Kesenian gong suling di Kelurahan Dauhwaru, Kecamatan Jembrana, Kabupaten Jembrana, Bali, terancam punah. Kini hanya tersisa dua orang yang masih menekuni kesenian yang ada sejak 1965 itu.
"Wenten papat sane sisa, bin dadua sampun lingsir ten kuat (ada empat yang tersisa, lagi dua sudah lansia tidak kuat)," kata Ketut Nyantra, generasi awal gong suling di Dauhwaru, Jembrana, kepada detikBali saat ditemui di rumahnya, Minggu (22/5/2022).
Kondisi memprihatinkan kelompok gong suling itu membuat I Gede Eka Budaya (50), salah satu tokoh seni asal Dauhwaru Jembrana tergerak.
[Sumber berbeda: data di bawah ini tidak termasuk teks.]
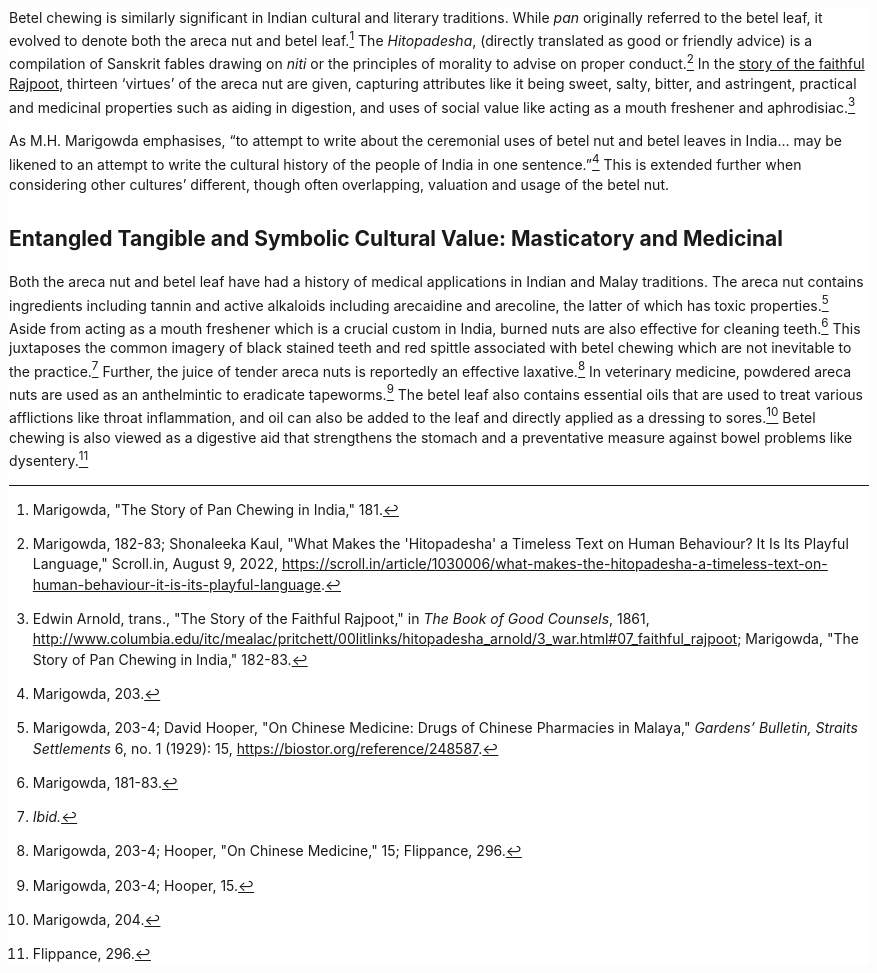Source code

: Betel chewing is similarly significant in Indian cultural and literary traditions. While *pan* originally referred to the betel leaf, it evolved to denote both the areca nut and betel leaf.[^24] The <span eid="Q606278">*Hitopadesha*</span>, (directly translated as good or friendly advice) is a compilation of Sanskrit fables drawing on *niti* or the principles of morality to advise on proper conduct.[^25] In the [story of the faithful Rajpoot](http://www.columbia.edu/itc/mealac/pritchett/00litlinks/hitopadesha_arnold/3_war.html#07_faithful_rajpoot), thirteen ‘virtues’ of the areca nut are given, capturing <span data-click-image-zoomto="1047,101,874,836">attributes</span> like it being sweet, salty, bitter, and astringent, practical and <span data-click-image-zoomto="1,70,907,869">medicinal properties</span> such as aiding in digestion, and <span data-click-image-zoomto="492,302,811,777">uses of social value</span> like acting as a mouth freshener and aphrodisiac.[^26]
<param ve-image 
       url="Betel-nut Palm/media/White Colorful Linked Circles Mind Map Brainstorm.png"
       title="Virtues of the Areca Nut in the Story of the Faithful Rajpoot in the *Hitopadesha*"
       attribution="Joyce Hu"
       fit="contain">

As <span eid="Q6712641">M.H. Marigowda</span> emphasises, “to attempt to write about the ceremonial uses of betel nut and betel leaves in India… may be likened to an attempt to write the cultural history of the people of India in one sentence.”[^27] This is extended further when considering other cultures’ different, though often overlapping, valuation and usage of the betel nut. 
<param ve-iframe
       src="https://archive.org/details/mobot31753003541247/page/202/mode/1up?view=theater"
     >

## Entangled Tangible and Symbolic Cultural Value: Masticatory and Medicinal
Both the areca nut and betel leaf have had a history of medical applications in Indian and Malay traditions. The areca nut contains ingredients including tannin and active alkaloids including arecaidine and <span eid="Q423515">arecoline</span>, the latter of which has toxic properties.[^28] Aside from acting as a mouth freshener which is a crucial custom in India, burned nuts are also effective for cleaning teeth.[^29] This juxtaposes the common imagery of black stained teeth and red spittle associated with betel chewing which are not inevitable to the practice.[^30] Further, the juice of tender areca nuts is reportedly an effective laxative.[^31] In veterinary medicine, powdered areca nuts are used as an anthelmintic to eradicate tapeworms.[^32] The betel leaf also contains essential oils that are used to treat various afflictions like throat inflammation, and oil can also be added to the leaf and directly applied as a dressing to sores.[^33] Betel chewing is also viewed as a digestive aid that strengthens the stomach and a preventative measure against bowel problems like dysentery.[^34] 
<param ve-image 
       url="https://www.roots.gov.sg/CollectionImages/1044072.jpg"
       label="'Sireh' metal container, Singapore, early 20th century"
       attribution="Collection of the National Museum of Singapore, National Heritage Board. Reproduced with permission."
       description="The sireh container is commonly used to store betel leaves used for chewing and other purposes."> 
<param ve-image 
       url="https://www.roots.gov.sg/CollectionImages/1239800.jpg"
      label="Spittoon used for betel-chewing"
       attribution="Collection of Peranakan Museum. Gift of Sunny Chan Hean Kee. Reproduced with permission."
       description="This spittoon could have been the smaller, more portable variety that was carried around by Nonyas during their travels for their personal use...Spittoons could be used to hold the remains of chewed betel nut quids, which was a fashionable pastime among Nyonyas. https://www.roots.gov.sg/Collection-Landing/listing/1239800"> 
       

[^1]: "Areca Catechu," Flora & Fauna Web, National Parks Board, Singapore, 2021, accessed July 20, 2023, https://www.nparks.gov.sg/florafaunaweb/flora/2/5/258.
[^2]: F. Flippance, "Betel," *Gardens’ Bulletin, Straits Settlements* 2 (1920): 294, https://biostor.org/reference/248522; "Piper Betle," Flora & Fauna Web, National Parks Board, Singapore, April 20, 2022, accessed July 20, 2023, https://www.nparks.gov.sg/florafaunaweb/flora/1/4/1490.
[^3]: George W. Staples and Robert F. Bevacqua, "Areca Catechu (Betel Nut Palm)," Species Profiles for Pacific Island Agroforestry (Pacific Agriculture Resources, 2006), 11–13, https://agroforestry.org/images/pdfs/Areca-catechu-betel-nut.pdf; 
[^4]: Flippance, "Betel," 296.
[^5]: *Ibid.*
[^6]: "How to Make a Betel Quid," *The Straits Times*, September 13, 1993, https://eresources.nlb.gov.sg/newspapers/Digitised/Article/straitstimes19930913-1.2.57.9.7?oref=article-citation. 
[^7]: "Betel-Chewing," *Malaya Tribune*, October 12, 1915, https://eresources.nlb.gov.sg/newspapers/Digitised/Article/maltribune19151012-1.2.4?oref=article-citation.
[^8]: "How to Make a Betel Quid."
[^9]: Tony Boey, "History & Where to Buy Betel Nut & Paan in Singapore," Johor Kaki (blog), June 20, 2021, https://johorkaki.blogspot.com/2021/06/history-of-betel-nut-disappeared-food.html. 
[^10]: I. H. Burkill, *The Botanic Gardens Singapore : Illustrated Guide* (Singapore : Botanic Gardens Singapore, 1927), 18, https://doi.org/10.5962/bhl.title.128804; Boey, "History & Where to Buy Betel Nut & Paan in Singapore"; John D. Gimlette, *Malay Poisons and Charm Cures* (London: J. & A. Churchill, 1923), 205, https://doi.org/10.5962/bhl.title.96551.
[^11]: Adria H. Katz and Jennifer L. White, "Behind the Scenes Betel Chewing Paraphernalia From Asia and the Pacific," *Penn Museum* 39, no. 1 (1997): 46–47, https://www.penn.museum/sites/expedition/betel-chewing-paraphenalia-from-asia-and-the-pacific/; Dawn Rooney, *Betel Chewing Traditions in South-East Asia* (Kuala Lumpur; New York: Oxford University Press, 1993), 19–21.
[^12]: Rooney, *Betel Chewing Traditions in South-East Asia*, 19-21; M. H. Marigowda, "The Story of Pan Chewing in India," *Botanical Museum Leaflets*, Harvard University 14, no. 8 (15 January 1951): 183–85, https://doi.org/10.5962/p.168469.
[^13]: Geoffrey Kevin Pakiam et al., "Culinary Biographies: Charting Singapore’s History Through Cooking and Consumption," NHB HRG-024: Final Report, October 2020, 46, https://www.iseas.edu.sg/wp-content/uploads/2021/02/NHB-HRG-024-Culinary-Biographies-Final-Report-20201018a.pdf.
[^14]: Ria Tan, "Pinang or Betel-Nut Palm (Areca Catechu) of Singapore," November 10, 2008, http://www.wildsingapore.com/wildfacts/plants/fruittrees/areca/catechu.htm.
[^15]: Anonymous, "Malay Annals Chapter 13," trans. John Leyden (1821), Wikisource, https://en.wikisource.org/wiki/Malay_Annals/Chapter_13; Anonymous, "Malay Annals Chapter 24," trans. John Leyden (1821), Wikisource, https://en.wikisource.org/wiki/Malay_Annals/Chapter_24.
[^16]: "China Market 1827," *Singapore Chronicle and Commercial Register*, March 13, 1828, https://eresources.nlb.gov.sg/newspapers/Digitised/Article/singchronicle18280313-1.2.6?oref=article-citation.
[^17]: "Record Postwar Betel Nut Output In RI Seen"; "'Betel Nuts Not Luxury' Says Trader," *The Straits Times*, July 14, 1953, https://eresources.nlb.gov.sg/newspapers/Digitised/Article/straitstimes19530714-1.2.78?oref=article-citation.
[^18]: "Sri Rama," *Journal of the Straits Branch of the Royal Asiatic Society* (1886): 106, https://www.biodiversitylibrary.org/item/130389. 
[^19]: "Sri Rama," 106.
[^20]: "Sri Rama," 113; "Betel Nut," Alcohol and Drug Foundation, November 10, 2021, https://adf.org.au/drug-facts/betel-nut/. 
[^21]: "Raja Donan," *Journal of the Straits Branch of the Royal Asiatic Society* 17–18 (1886): 248–55. 
[^22]: Kennie Ting, "The Singapore Story through 60 Objects," *Cultural Connections* IV (2019): 26, https://www.mccy.gov.sg/-/media/Mccy-Ca/Feature/Resources/Journals/Cultural-Connections-Vol-4/5-Mr-Kennie-Ting.pdf.
[^23]: Ting, "The Singapore Story through 60 Objects," 26; "Interesting Paan Variations," *Asian Geographic Passport*, December 19, 2019; Rooney, *Betel Chewing Traditions in South-East Asia*, 34-35; "Sri Rama," 106; "Raja Donan," 248-55.
[^24]: Marigowda, "The Story of Pan Chewing in India," 181.
[^25]: Marigowda, 182-83; Shonaleeka Kaul, "What Makes the 'Hitopadesha' a Timeless Text on Human Behaviour? It Is Its Playful Language," Scroll.in, August 9, 2022, https://scroll.in/article/1030006/what-makes-the-hitopadesha-a-timeless-text-on-human-behaviour-it-is-its-playful-language.
[^26]: Edwin Arnold, trans., "The Story of the Faithful Rajpoot," in *The Book of Good Counsels*, 1861, http://www.columbia.edu/itc/mealac/pritchett/00litlinks/hitopadesha_arnold/3_war.html#07_faithful_rajpoot; Marigowda, "The Story of Pan Chewing in India," 182-83.
[^27]: Marigowda, 203.
[^28]: Marigowda, 203-4; David Hooper, "On Chinese Medicine: Drugs of Chinese Pharmacies in Malaya," *Gardens’ Bulletin, Straits Settlements* 6, no. 1 (1929): 15, https://biostor.org/reference/248587.
[^29]: Marigowda, 181-83.
[^30]: *Ibid.*
[^31]: Marigowda, 203-4; Hooper, "On Chinese Medicine," 15; Flippance, 296.
[^32]: Marigowda, 203-4; Hooper, 15.
[^33]: Marigowda, 204.
[^34]: Flippance, 296.
[^35]: Inche Ismail, J. D. Gimlette, and I. H. Burkill, "The Medical Book Of Malayan Medicine," *Gardens’ Bulletin, Straits Settlements* 6, no. 3 (1930): 332, https://biostor.org/reference/248428. 
[^36]: Gimlette, *Malay Poisons and Charm Cures*, 42.
[^37]: Gimlette, 106-7.
[^38]: Gimlette, 206.
[^39]: W. E. M, N. Cantley, and N. B. Dennys, "Notes on Economic Plants. Straits Settlements," *Journal of The Straits Branch of The Royal Asiatic Society* 18 (1886): 328, https://biostor.org/reference/176542; Flippance, 297.
[^40]: Flippance, 299; Marigowda, 191.
[^41]: Flippance, 300; Marigowda, 204.
[^42]: Flippance, 298; Shereen Tay, ‘Milestones to the Metric System’,_ BiblioAsia_ (April 1, 2020), https://biblioasia.nlb.gov.sg/vol-16/issue-1/apr-jun-2020/metric/.
[^43]: Marigowda, 192-93.
[^44]: Marigowda, 192-94.
[^45]: "Chewing," *The Singapore Free Press and Mercantile Advertiser*, June 15, 1922; Marigowda, 191-93; Irwell Woolf, "Betel: The Balm of the Indian and Malay," *The Straits Times*, September 15, 1936, https://eresources.nlb.gov.sg/newspapers/Digitised/Article/straitstimes19360915-1.2.44?oref=article-citation.
[^46]: Marigowda, 191-93.
[^47]: "Chewing."
[^48]: "Cancer Test at Varsity," *Straits Budget*, June 21, 1956, https://eresources.nlb.gov.sg/newspapers/Digitised/Article/straitsbudget19560621-1.2.75?oref=article-citation; "Cancer and the Betel Addict," *The Straits Times*, July 2, 1968.
[^49]: Pakiam et al., "Culinary Biographies: Charting Singapore’s History Through Cooking and Consumption," 41-2.
[^50]: Boey, "History & Where to Buy Betel Nut & Paan in Singapore"; Pakiam et al., 41-6.
[^51]: Boey, "History & Where to Buy Betel Nut & Paan in Singapore"; Pakiam et al., 46.
[^52]: Lim and Pakiam, "A Bite of History"; "Jalan Besar," Urban Redevelopment Authority, accessed May 22, 2023, https://www.ura.gov.sg/conservation-portal/explore/history?bldgid=jlnbsr; "Little India," Urban Redevelopment Authority, accessed May 22, 2023, https://www.ura.gov.sg/Conservation-Portal/Explore/History.aspx?bldgid=LTIN.
[^53]: Zisis Kozlakidis, Io Hong Cheong, and Hui Wang, "Betel Nut and Arecoline: Past, Present, and Future Trends," *Innovations in Digital Health, Diagnostics, and Biomarkers* 2, no. 2022 (January 1, 2022): 64, https://doi.org/10.36401/IDDB-22-05.
[^54]:  Kozlakidis, Cheong, and Wang, "Betel Nut and Arecoline," 66-69; Shelly Arora and Christopher Squier, ‘Areca Nut Trade, Globalisation and Its Health Impact: Perspectives from India and South-East Asia’, *Perspectives in Public Health* 139, no. 1 (January 2019): 44–48, https://doi.org/10.1177/1757913918785398.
Ia berupaya membangkitkan kesenian gong suling.
SCROLL TO CONTINUE WITH CONTENT
Gede Eka Budaya yang juga anak dari salah satu perintis gong suling di Jembrana mendidik dan mengajak generasi muda setempat untuk melestarikan kesenian gong suling.
Hanya saja, minat generasi muda yang ingin belajar suling minim. Terlebih lagi memainkan suling Bali memiliki tingkat kesulitan yang cukup tinggi.
"Bapak sebelum meninggal sering cerita mengenai gong suling. Bahkan sering main suling sendiri," kata Gede Eka.
Menurut cerita ayahnya, gong suling berawal dari berkumpulnya beberapa orang pemuda di Kelurahan Dauhwaru. Dari sanalah mereka membuat alat musik tradisional berbahan bambu.
Seiring waktu, gong suling di masa awal sukses mendapat banyak penggemar yang ikut bermain suling. Komunitas seni suling juga bermunculan.
"Anggota kelompok yang ada saling mengajarkan pada pemuda lain hingga terbentuk sekaa demen dengan jumlah lebih banyak," kisahnya.
Kesenian gong suling ini terus berkembang penambahan beberapa perangkat alat musik lain seperti gong, kendang dan lainnya.
"Dari alunan musik yang sebelumnya monoton sebuah suara suling, berkembanglah menjadi kesenian musik Bali gong suling," ungkapnya.
Untuk diketahui, dua orang generasi awal yang masih bertahan memainkan gong suling saat ini adalah I Ketut Nyantra (76) dan I Nyoman Deker (65).
Menurut penuturan Nyantra, kesenian gong suling di Dauhwaru pertama dibentuk pada tahun 1965. Ketika itu, gong suling diprakarsai oleh beberapa pengelingsir di Lingkungan Dauhwaru.
"Dari sekaa nyucuk atau membuat atap rumah dari buyuk, kumpul-kumpul hingga menjadi sekeha suling," katanya.
Pernah juga suatu masa ketika kesenian gong suling banyak diminati warga yang punya hajatan di rumahnya. Bahkan, sekaa gong suling ini sempat pentas di masa-masa awal helatan Pesta Kesenian Bali (PKB).
"Zaman itu awalnya diberi upah Rp 50 ribu," imbuh Nyoman Deker.
Namun, semua seakan ada masanya. Kini kelompok gong suling ini mengalami krisis regenerasi hingga vakum cukup lama. Personil yang tersisa sudah usia lanjut bahkan ada yang telah meninggal.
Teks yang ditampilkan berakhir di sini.